Schofield looked at the still figure of Baba in the bed beside her. He had about six body wounds, including one right in the center of his chest. Chest wounds were usually fatal unless you had some kind of hemostatic, or blood-clotting, agent like Celox gel or a QuikClot sponge—and Schofield knew that Mother and Baba hadn’t had either of those.
“How on earth did you patch him up and stop him bleeding out?”

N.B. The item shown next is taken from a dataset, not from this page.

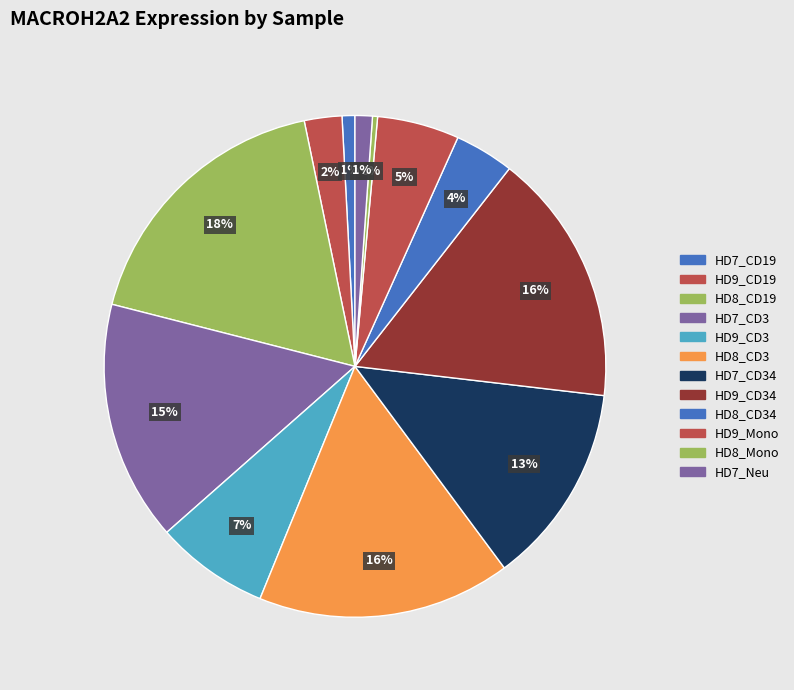

How many slices are in this pie chart?

12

Mother grinned again and jerked her chin at Zack. “It was all thanks to him, actually. You may find this hard to believe, Boss, but sometimes I do actually pay attention to technobabble. One day back at camp, before all this started, Zack was telling me about our new MRE ration packs. He said the water-filtration pills in them were chitosan-based and that chitosan is the key ingredient of Celox gel. Now, those MREs also have a crap-tasting jelly in them, and jelly is just gelatin. I figured, well, if I mixed the filtration pills with water and the jelly, I might end up with a gooey gel vaguely like Celox. So I pulled out my MRE and did exactly that. It produced a nice thick gel which I applied to his major wound. It formed a decent clot, not a perfect one, but one that was good enough to seal and contain the wound. The submersible had a first-aid kit with some bandages in it, and I used them to cover it all up. Not sure how much longer it would’ve lasted, but it kept him alive long enough till we got picked up.”
Schofield shook his head. “You made a clotting gel from the ingredients of your ration pack. You sound like—”
“I know!” Mother said. “I’m fucking MacGyver!”
“You sure are. Wait a second. How did you get away, then? I tried to call you on the radio.”
Mother said, “I heard you on the radio but my microphone got shot off during the shoot-out on the train and Baba’s musta fallen off at some point, probably when we landed in the water; we did land pretty hard. Anyway, I could hear you but I couldn’t transmit. You said we had to get off the island, pronto, so I figured some kind of serious boom-time was coming. So I fired up that submersible and drove it as deep as possible, to put as much water between us and Dragon as I could. The Mir worked fine but its radio was a half-broken piece of shit. I only managed to attract this sub’s attention by pinging constantly on the active sonar.”
Schofield nodded at Baba. “How is he?”
“He’s still critical. They put him in an induced coma. The doc doesn’t know if he’ll pull through.”
Schofield said, “I gotta go to quarantine and get scrubbed. I’ll talk to you later.”
As he said this, Veronique Champion was placed on the bed to Mother’s right.
Schofield said to Champion, “I’ll come back to check on you, too.”
Champion nodded. “Thank you . . . again.”
Mother saw this exchange and threw a wide suggestive grin at Schofield. She raised her eyebrows. “Take your time, Scarecrow. I got some girl-talk to do with my new French chickadee here.”